Their research focused on carbohydrate metabolism and the bulk of their eighty publications between 1922 and 1931 were joint. With a couple interacting so intimately, it is difficult to divide credit between them and no attempt will be made to do so. The question they addressed was what regulates blood sugar levels. Balance experiments on glucose metabolism in rats demonstrated that the breakdown of muscle glycogen as modulated by insulin and epinephrine, led to formation of blood lactic acid which then forms glycogen in the liver.

The liver in turn releases glucose to the blood, which transports it to the muscle where glycogen is reformed. Their formulation of the Cori cycle of glycogen metabolism answered the question they had posed. Their success resulted from their development of precise analytical methods for the determination of glucose, glycogen, lactic acid, inorganic and organic phosphates—a strength and hallmark of all their future work.

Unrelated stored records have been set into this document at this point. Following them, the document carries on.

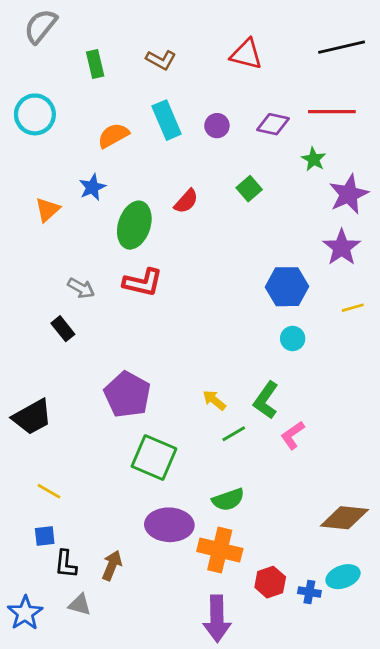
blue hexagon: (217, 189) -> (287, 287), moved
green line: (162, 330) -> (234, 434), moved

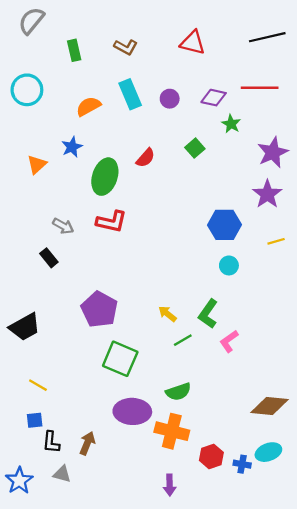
green star: (314, 159) -> (231, 124), moved
purple arrow: (217, 619) -> (170, 485), size x0.6

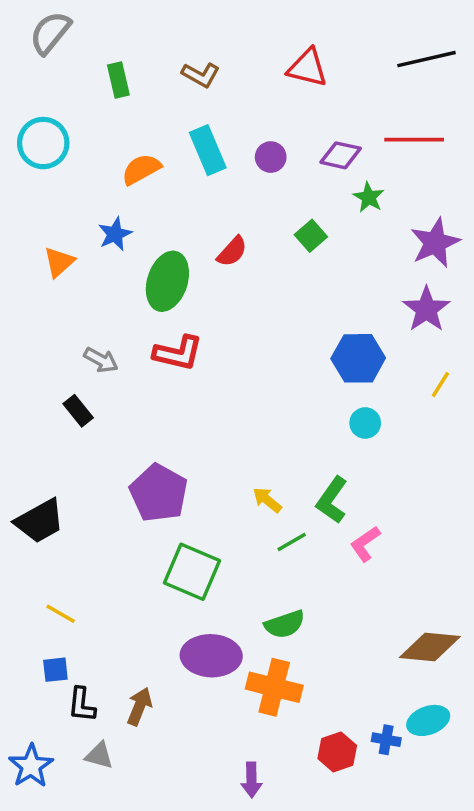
yellow line: (276, 241) -> (440, 385), turned -42
red hexagon: (211, 456) -> (337, 752), moved
purple arrow: (170, 485) -> (251, 780), moved

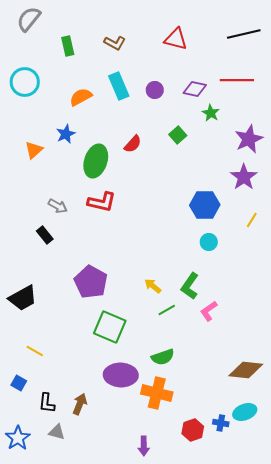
blue square: (55, 670) -> (19, 383), moved, turned 35

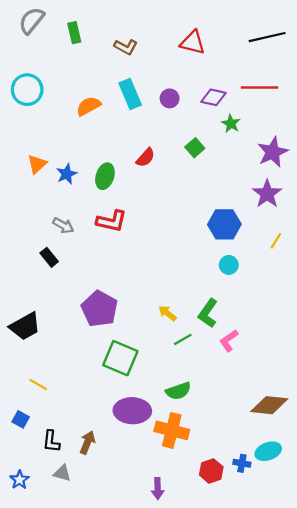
green rectangle: (68, 46) -> (74, 33), moved
blue star: (66, 134) -> (67, 174), moved
green ellipse: (96, 161) -> (105, 176), size x0.7
blue star: (18, 438) -> (19, 480), size x0.7

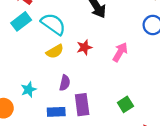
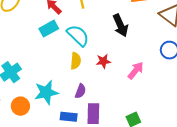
yellow semicircle: (55, 51) -> (76, 61), turned -63
cyan star: (29, 90) -> (46, 92), size x1.6

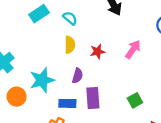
cyan semicircle: (78, 35) -> (70, 18), size x0.6
red star: (103, 61) -> (98, 51), moved

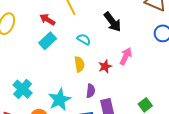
cyan semicircle: (70, 18) -> (84, 39), moved
pink arrow: (133, 49) -> (126, 56), moved

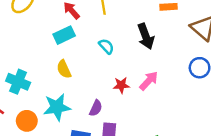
yellow semicircle: (79, 64) -> (64, 69), moved, turned 147
cyan cross: (23, 89) -> (18, 82), turned -36

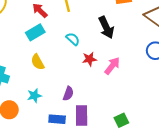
red star: (121, 85) -> (89, 59), moved
cyan star: (57, 107) -> (34, 96), size x0.6

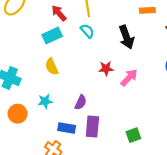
cyan semicircle: (73, 39) -> (87, 31), moved

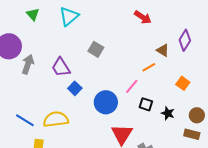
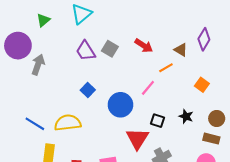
green triangle: (33, 14) -> (43, 20), moved, turned 32
red arrow: (143, 17) -> (144, 46), moved
purple trapezoid: (61, 67) -> (86, 51), moved
black square: (146, 104) -> (157, 121), moved

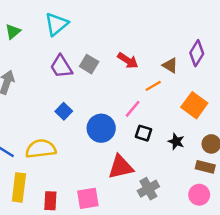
orange square: (202, 85) -> (194, 105), size x1.5
black square: (157, 121) -> (144, 133), moved
red triangle: (137, 139) -> (121, 167), turned 45

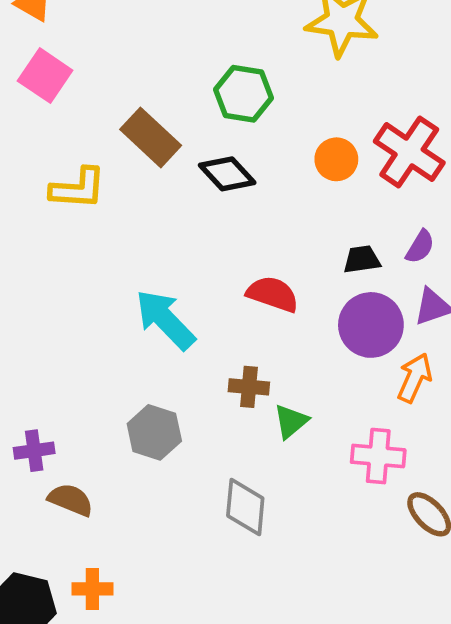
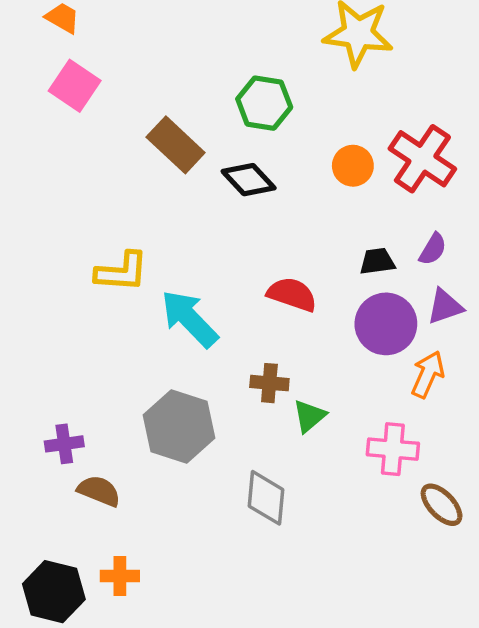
yellow L-shape: (78, 188) -> (122, 272), moved
gray hexagon: (154, 432) -> (179, 427), size x1.4

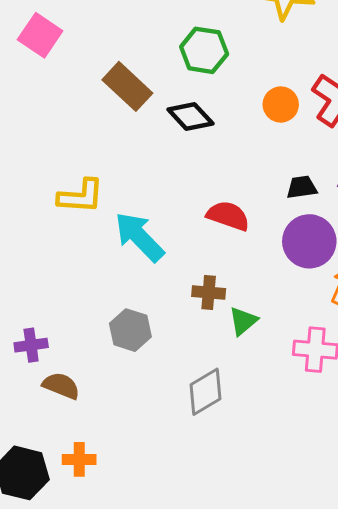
gray hexagon: (179, 427) -> (130, 330), size x0.7
gray diamond: (266, 498) -> (206, 392), turned 54

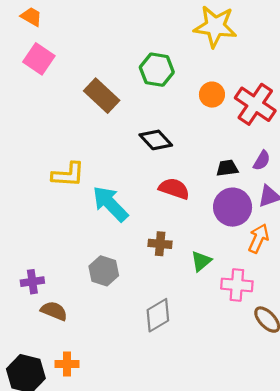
orange circle: (281, 105) -> (212, 95), moved
black diamond: (190, 117) -> (156, 140), moved
green triangle: (243, 321) -> (201, 261), moved

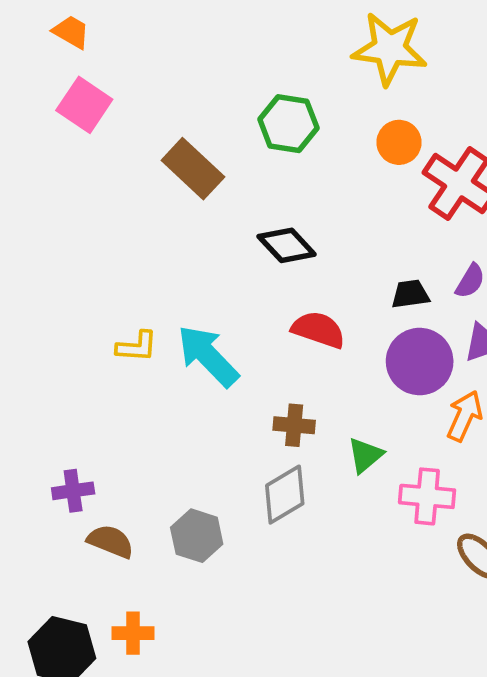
orange circle: (212, 95) -> (399, 142), moved
yellow L-shape: (68, 175) -> (137, 347), moved, size x0.7
gray hexagon: (104, 271) -> (197, 536), moved
gray diamond: (158, 315) -> (285, 495), moved

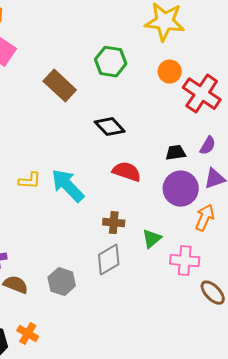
orange cross: (133, 633) -> (28, 334), turned 30

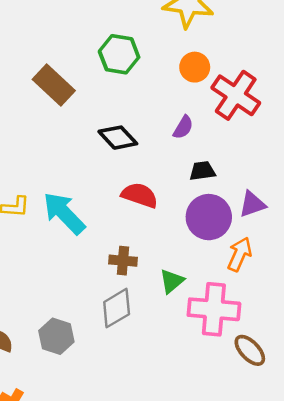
purple semicircle: (208, 146) -> (183, 127), moved
pink cross: (185, 261) -> (214, 309), size x1.4

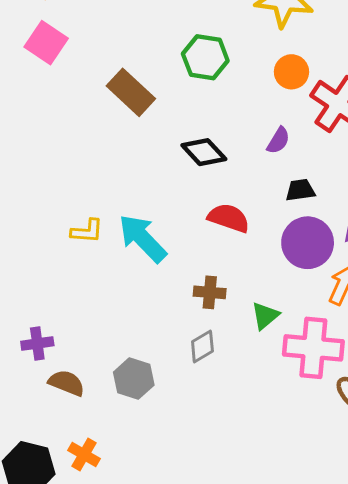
gray diamond: (117, 308) -> (202, 346), size x0.7

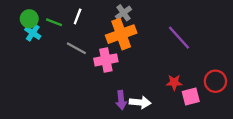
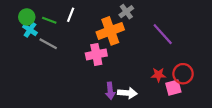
gray cross: (124, 13) -> (126, 12), moved
gray line: (76, 48) -> (48, 44), moved
red circle: (215, 81) -> (183, 74), moved

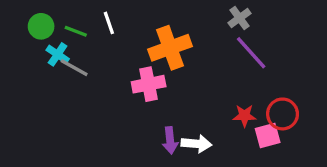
gray cross: (126, 12) -> (240, 18), moved
white line: (71, 15) -> (109, 23), turned -40
cyan cross: (30, 30) -> (58, 54), moved

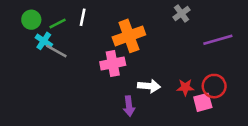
white line: (109, 23) -> (83, 17), turned 30
green line: (76, 31) -> (58, 23), turned -48
purple line: (251, 53) -> (218, 40), moved, turned -64
white arrow: (197, 144) -> (149, 86), moved

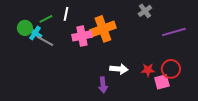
green circle: (31, 20) -> (25, 28), moved
pink cross: (113, 64) -> (82, 36), moved

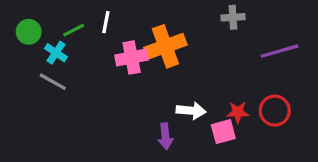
gray cross: (145, 11) -> (233, 17), turned 32
green circle: (25, 28) -> (29, 32), moved
gray line: (45, 41) -> (53, 82), moved
pink square: (162, 82) -> (223, 132), moved

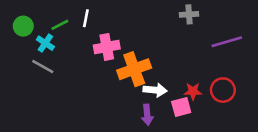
orange cross: (165, 46) -> (134, 69), moved
purple arrow: (165, 136) -> (147, 115), moved

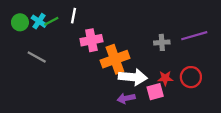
gray cross: (189, 14) -> (162, 42), moved
cyan cross: (45, 43) -> (39, 21), moved
white arrow: (155, 90) -> (133, 77), size x1.4
purple arrow: (147, 115) -> (126, 98), turned 84

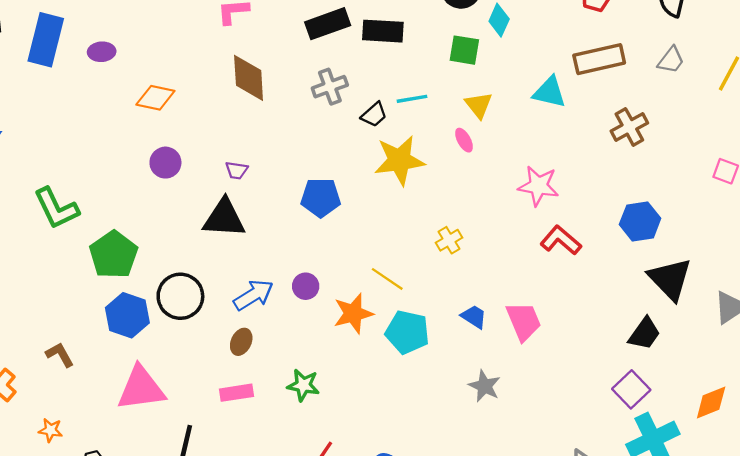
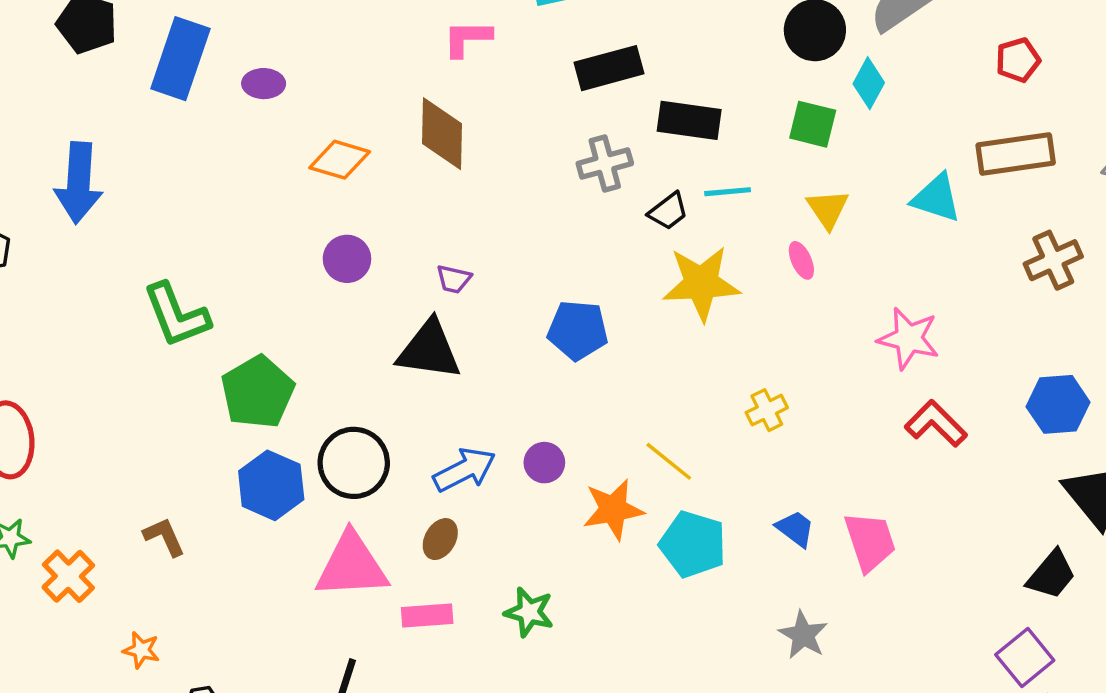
black rectangle: (383, 31) -> (689, 120), moved
brown diamond: (249, 78) -> (442, 134), moved
pink triangle: (141, 388) -> (352, 566), moved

In 1931, after refusing a position at a university which would prohibit Gerty from working with him, Carl accepted the chairmanship of the Pharmacology Department at Washington University in St. Louis, where Gerty was given a research assistantship at a nominal salary. Their research on glycogenolysis flourished. In 1936, extending their quantitative analytical methods to hexose monophosphates in glycogenolysis, they discovered a new intermediate, glucose-1-phosphate, the Cori ester. That same year Gerty gave birth to their only child, Thomas Carl, an event which did not change her dedication to her work.

The Coris launched a full-fledged effort in enzymology, concentrating on phosphorylase, the enzyme which converts glycogen to glucose-1-phosphate. The formation of glycogen in the reverse reaction was the first demonstration of synthesis of a macromolecule in a test tube, contradicting concepts then current. Reporting two forms of phosphorylase and their interrelationships, the Coris foreshadowed regulation by protein phosphorylation, now known to be a major regulatory mechanism of numerous cellular processes.

Recognition by the Nobel committee in Physiology or Medicine followed, citing “their discovery of the course of the catalytic conversion of glycogen.” The award was shared with Bernardo Houssay. Unfortunately 1947 was also the year when Gerty was diagnosed with myelosclerosis, a debilitating bone marrow disease. Nevertheless, her dedication to science continued unabated.

In 1946 Carl was appointed chairman of Biochemistry at Washington University and Gerty was promoted to associate professor. Shortly before receiving the Nobel Prize, she reached the top of the academic ladder, full professorship. Scientists from all over the world flocked to this Mecca of enzymology to work with the Coris. Among those mentored by them, six subsequently received the Nobel prize.

In the last decade of her life Gerty continued to do groundbreaking research. She discovered the branching and debranching enzymes which catalyze the formation and breakdown, respectively, of branch points in glycogen. In her last research project, Gerty identified the individual enzyme defect in various forms of inherited glycogen-storage diseases in children, establishing for the first time that the lack or impairment of a single enzyme activity could cause a disease.

Among the many honors which Gerty Cori received were: American Chemical Society: Midwest Award and Garvan Medal; National Academy of Sciences: Sugar Research Prize; Borden Award: Association of Medical Colleges; Nobel Prize in Physiology or Medicine. She was also elected to the National Academy of Sciences, the American Academy of Arts and Sciences and the American Philosophical Society.

On October 26,1957, at age sixty-one, Gerty Cori succumbed to her illness. It was difficult to accept that this vivacious, outgoing person with her quick, sharp mind and her passionate love of science—an inspiration to all who spent time in the Cori lab—was gone.